The sub function searches a string for matches to a regular expression just like grep does. However, rather than reporting matches, it replaces them with a replacement string. The replacement is a literal string, not a regex.

days <- c('Monday', 'Tuesday', 'Wednesday', 'Thursday', 'Friday', 'Saturday', 'Sunday')

grep('day', days, value = TRUE)

sub('day', 'DAY', days)

sub only acts on the first occurrence of the pattern. To replace all accurrences use gsub.

sub('e', '.E.', 'Wednesday')

gsub('e', '.E.', 'Wednesday')

backtracing

Characters in a regular expression can be grouped using parentheses: (Wednes)(day). The ability to recall these groups individually is called backtracing.

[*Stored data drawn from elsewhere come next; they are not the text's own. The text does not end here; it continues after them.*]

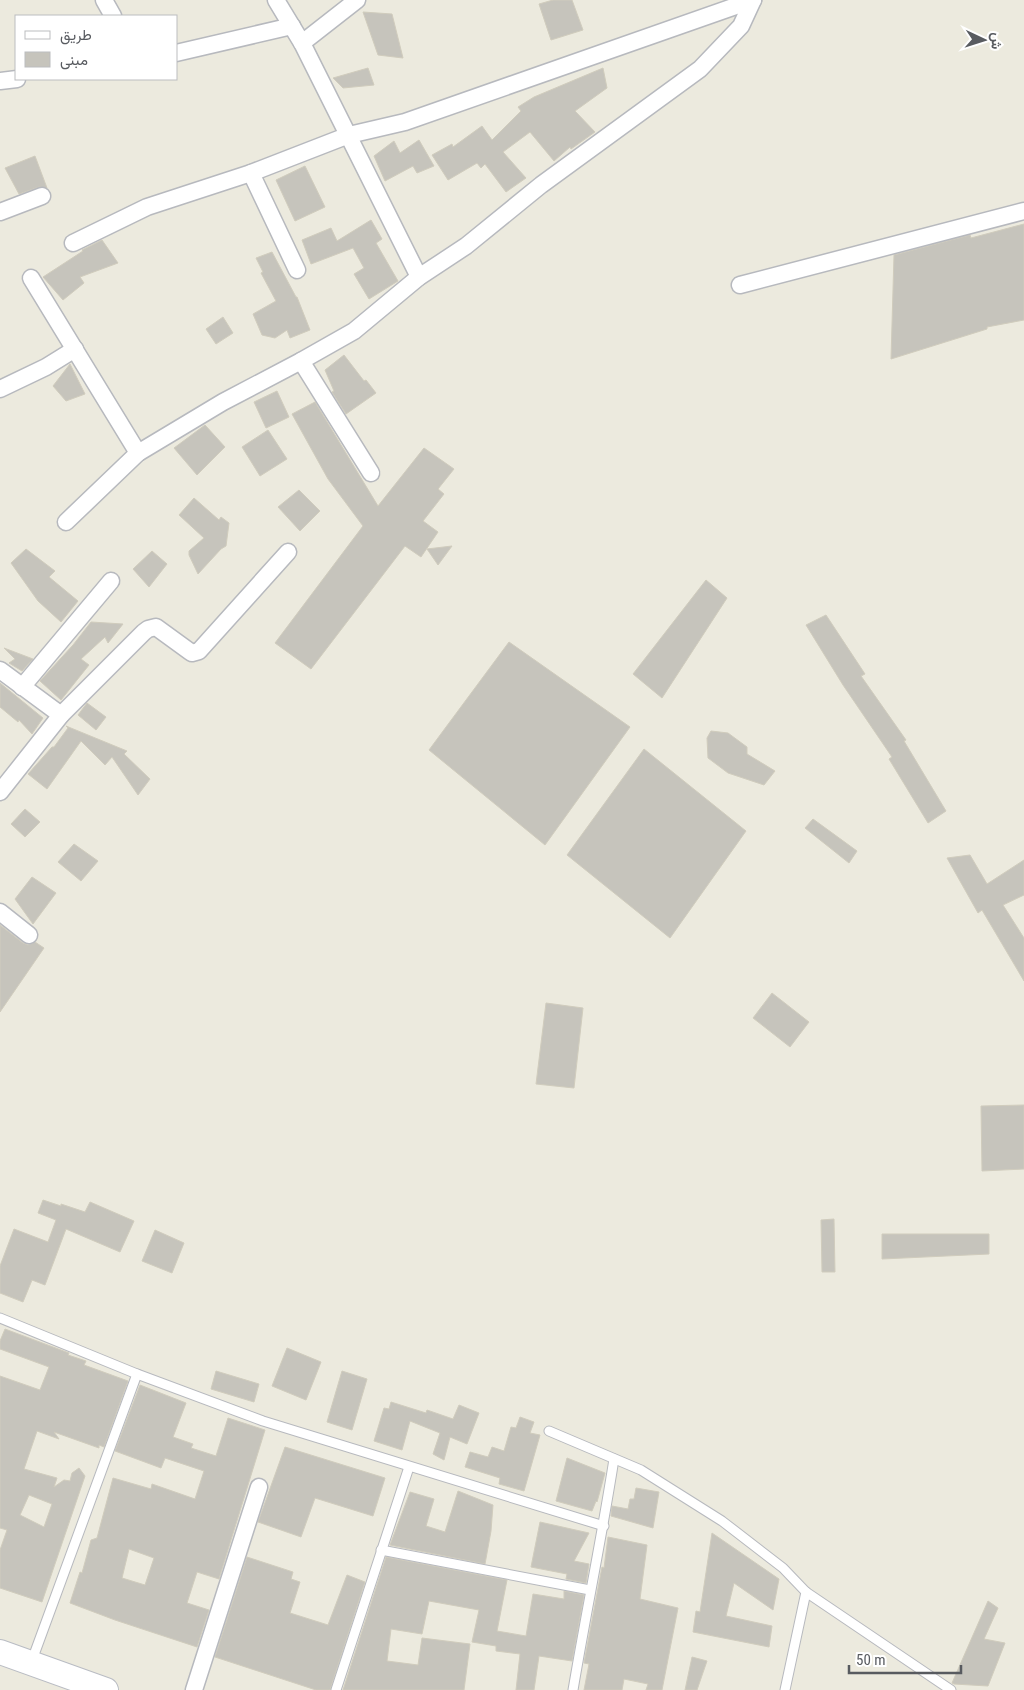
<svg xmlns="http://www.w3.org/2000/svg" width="1024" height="1690" font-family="'Roboto Condensed',Vazirmatn,sans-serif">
<rect width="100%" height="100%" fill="#eceade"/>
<g fill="#c6c4bc" stroke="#d0ccbd" fill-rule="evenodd">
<polygon points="553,0 572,0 583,30 551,40 539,4"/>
<polygon points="363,12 392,14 403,58 378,55"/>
<polygon points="368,68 374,85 343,88 333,78"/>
<polygon points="603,68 607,88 575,111 595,132 571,149 570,147 554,161 530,132 503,152 526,178 506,192 485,164 481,168 477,163 448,180 432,155 452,144 453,147 482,126 492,140 521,111 518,107 534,97"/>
<polygon points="419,140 434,166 417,173 413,166 385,181 374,156 394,141 400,153"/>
<polygon points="35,156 47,188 39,187 19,194 5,168"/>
<polygon points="305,166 325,207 295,221 276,180"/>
<polygon points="371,220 382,239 376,243 398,281 369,299 354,274 364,268 353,248 311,264 302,240 331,228 337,241"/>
<polygon points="1024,224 1024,320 987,327 987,329 891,359 894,255 970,235 971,238"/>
<polygon points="102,240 118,263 80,277 84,283 63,300 43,277 83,251 82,250"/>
<polygon points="272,252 296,297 297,297 310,330 290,338 287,330 275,338 262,335 253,314 276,301 261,273 263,272 256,258"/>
<polygon points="223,317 233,333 216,344 206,329"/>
<polygon points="344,355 364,381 366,380 376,393 346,414 332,392 334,391 325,370"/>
<polygon points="70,364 85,394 66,401 53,386"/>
<polygon points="277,391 289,417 266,428 254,402"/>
<polygon points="315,402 378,506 424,448 454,469 438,489 444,494 423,521 438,532 421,557 405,546 311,669 275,643 363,526 328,479 292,414"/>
<polygon points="205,425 225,447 197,475 174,448"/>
<polygon points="268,430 287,459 260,476 242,447"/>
<polygon points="299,490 320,511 300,531 278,507"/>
<polygon points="194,498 219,520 221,517 229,523 226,546 221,549 198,574 189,555 189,551 204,538 179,515"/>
<polygon points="452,546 438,565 427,549"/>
<polygon points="26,549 55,571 49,577 78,601 61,622 38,601 11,563"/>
<polygon points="152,551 167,564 149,587 133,569"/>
<polygon points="706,580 727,598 662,698 633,674"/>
<polygon points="826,615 865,674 861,676 906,740 904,741 946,811 928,823 889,759 892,757 843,685 806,625"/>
<polygon points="91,622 123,624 108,643 105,637 81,659 89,665 61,700 40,681 73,645"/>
<polygon points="509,642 630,727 545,845 429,750"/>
<polygon points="4,648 33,659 22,671 9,663 15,659"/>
<polygon points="0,683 43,718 32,734 19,720 18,722 0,707"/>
<polygon points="87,703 106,717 96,730 78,715"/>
<polygon points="66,726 127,751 124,754 150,779 138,795 112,757 105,765 81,741 47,789 28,774 52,747 54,747 68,728"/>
<polygon points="711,731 728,733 747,747 747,754 775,771 764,785 728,773 708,758 707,738"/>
<polygon points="644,749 746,831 670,938 567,855"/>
<polygon points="25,809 40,822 25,837 11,824"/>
<polygon points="813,819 857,851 849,863 805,828"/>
<polygon points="74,844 98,861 81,881 58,862"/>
<polygon points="970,855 987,884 1024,860 1024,895 1003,905 1024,938 1024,981 982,910 978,913 947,858"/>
<polygon points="32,877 56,893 33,924 15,899"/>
<polygon points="0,925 23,943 28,945 35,942 44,948 0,1012"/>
<polygon points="772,993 809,1022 790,1047 753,1018"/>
<polygon points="546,1003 583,1008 574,1088 536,1084"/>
<polygon points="1024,1105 1024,1169 982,1171 981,1106"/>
<polygon points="43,1200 61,1206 61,1204 85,1212 90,1202 134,1221 120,1252 66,1229 45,1285 32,1280 23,1302 0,1293 0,1266 14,1229 48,1242 56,1220 38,1213"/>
<polygon points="834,1219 835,1272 822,1272 821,1220"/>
<polygon points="155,1230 184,1243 172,1273 142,1261"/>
<polygon points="882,1234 989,1234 989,1254 882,1259"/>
<path d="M5,1329L69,1353L68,1355L86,1361L84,1365L128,1381L104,1447L99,1445V1448L54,1432L59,1439L37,1431L24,1469L57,1478L54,1487L64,1480L70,1481L72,1473L79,1468L85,1476L42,1602L0,1588V1550L7,1530L0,1528V1376L40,1390L49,1367L0,1349V1341ZM29,1495L52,1504L44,1527L20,1515Z"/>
<polygon points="287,1348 321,1362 306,1400 272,1386"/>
<polygon points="216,1371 259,1384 254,1402 211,1389"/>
<polygon points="342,1371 367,1379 352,1430 327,1422"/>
<path d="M140,1385L186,1403L173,1437L193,1444L191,1448L216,1456L228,1418L265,1430L219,1579L197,1572L187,1603L209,1610L197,1647L115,1620L70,1603L80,1572L82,1573L91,1540L97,1538L113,1478L151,1489L152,1484L195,1499L204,1471L165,1458L161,1468L115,1451ZM129,1549L154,1558L145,1585L122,1578Z"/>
<polygon points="391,1402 426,1413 427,1410 453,1419 459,1405 479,1413 467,1444 450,1437 444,1460 433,1454 440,1433 410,1421 402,1450 374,1441 384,1408 389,1409"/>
<polygon points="520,1417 534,1422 530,1433 540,1435 524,1491 499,1484 500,1478 465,1467 470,1452 488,1457 492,1447 504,1451 511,1427 516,1428"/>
<polygon points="285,1447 385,1478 373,1516 315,1498 301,1537 258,1522"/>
<polygon points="567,1458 605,1473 597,1502 596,1501 592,1511 556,1501"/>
<polygon points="636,1488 659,1492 653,1528 611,1516 612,1506 628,1509 630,1499 634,1499"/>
<polygon points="458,1491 493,1505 491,1531 485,1564 390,1545 410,1492 434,1499 426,1526 445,1532"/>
<polygon points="540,1522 589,1533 574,1561 589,1564 586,1583 566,1579 567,1574 531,1567"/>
<polygon points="712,1533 779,1579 773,1610 734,1583 726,1616 772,1626 769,1647 693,1632 696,1611 700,1612"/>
<polygon points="608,1537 647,1545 640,1599 678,1608 662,1690 646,1690 648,1684 624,1679 622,1690 584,1690 589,1664 584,1663 602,1567 604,1568"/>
<polygon points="247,1557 293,1572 291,1579 300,1582 290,1613 328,1625 347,1575 365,1582 330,1690 316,1690 215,1657"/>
<polygon points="386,1557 507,1580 497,1631 526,1636 533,1594 564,1599 564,1591 584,1595 572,1661 539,1656 534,1690 516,1690 520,1654 496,1651 496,1646 472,1642 479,1610 429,1601 422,1634 391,1629 387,1661 418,1665 422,1638 470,1644 464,1690 343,1690"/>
<polygon points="988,1601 998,1608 984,1639 1005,1643 988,1686 954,1684 952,1683"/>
<polygon points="692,1657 707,1661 697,1690 685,1690"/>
</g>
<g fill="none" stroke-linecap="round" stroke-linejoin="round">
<defs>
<g id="service">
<polyline points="0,1318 137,1374 263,1421 604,1526"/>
<polyline points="549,1431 641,1470 722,1521 783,1568 806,1592 951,1690"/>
<polyline points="381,1550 590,1590"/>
<polyline points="31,1663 137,1374"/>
<polyline points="336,1690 409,1467"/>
<path d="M573,1690C586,1613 602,1536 614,1459"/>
<polyline points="785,1690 806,1592"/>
</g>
<g id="minor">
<polyline points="104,0 113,16"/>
<polyline points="276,0 302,43 419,277"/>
<polyline points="302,43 357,0"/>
<polyline points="176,53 292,26"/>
<polyline points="0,81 17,79"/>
<polyline points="251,173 297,270"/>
<polyline points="0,212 42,196"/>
<polyline points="73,243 147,207 251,173 349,135 405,122 753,0"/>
<polyline points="31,278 138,453"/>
<polyline points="740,285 1024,211"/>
<polyline points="301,361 371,473"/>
<polyline points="0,389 46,367 75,349"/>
<polyline points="66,522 138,453 223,402 301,361 354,331 419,277 466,246 541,185 700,69 741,26 753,0"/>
<polyline points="0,670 61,715"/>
<polyline points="22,687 111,581"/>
<polyline points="0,792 61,715 144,632 148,629 156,627 189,651 192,653 199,651 288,552"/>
<polyline points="0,912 29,935"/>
<polyline points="194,1690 259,1487"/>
</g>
<polyline id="secondary" points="0,1652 106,1690"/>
</defs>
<use href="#service" stroke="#b7b9be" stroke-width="11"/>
<use href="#minor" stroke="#b7b9be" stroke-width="19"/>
<use href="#secondary" stroke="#b9bcc3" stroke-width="26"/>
<use href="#service" stroke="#fff" stroke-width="9"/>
<use href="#minor" stroke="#fff" stroke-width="16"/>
<use href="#secondary" stroke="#fff" stroke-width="24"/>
</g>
<rect x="15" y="15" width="162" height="65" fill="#ffffff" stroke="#bcbdbf"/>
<rect x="25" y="31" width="25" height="8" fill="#ffffff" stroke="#bcbdbf"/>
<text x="60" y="40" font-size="15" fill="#585b60">طريق</text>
<rect x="25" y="52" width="25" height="15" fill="#c6c4bc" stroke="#bcbdbf"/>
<text x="60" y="65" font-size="15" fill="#585b60">مبنى</text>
<g transform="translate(984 40) rotate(94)" stroke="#ffffff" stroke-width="4" paint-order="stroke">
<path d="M0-4L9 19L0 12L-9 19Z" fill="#585b60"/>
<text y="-8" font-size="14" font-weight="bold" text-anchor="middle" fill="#585b60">ش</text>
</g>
<path d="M849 1665v8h112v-8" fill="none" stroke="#585b60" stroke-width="2.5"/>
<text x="856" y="1665" font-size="15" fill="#585b60" stroke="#ffffff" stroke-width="4" paint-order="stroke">50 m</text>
</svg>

Backtracing allows for preserving a partial match during substitution, whereas normally the entire match is replaced.

sub('day', 'DAY', 'Wednesday')

sub('.*day', 'DAY', 'Wednesday')

sub('(.*)(day)', 'DAY', 'Wednesday')

sub('(.*)(day)', '\\1\\2', 'Wednesday')

sub('(.*)(day)', '\\1', 'Wednesday')

sub('(.*)(day)', '\\1DAY', 'Wednesday')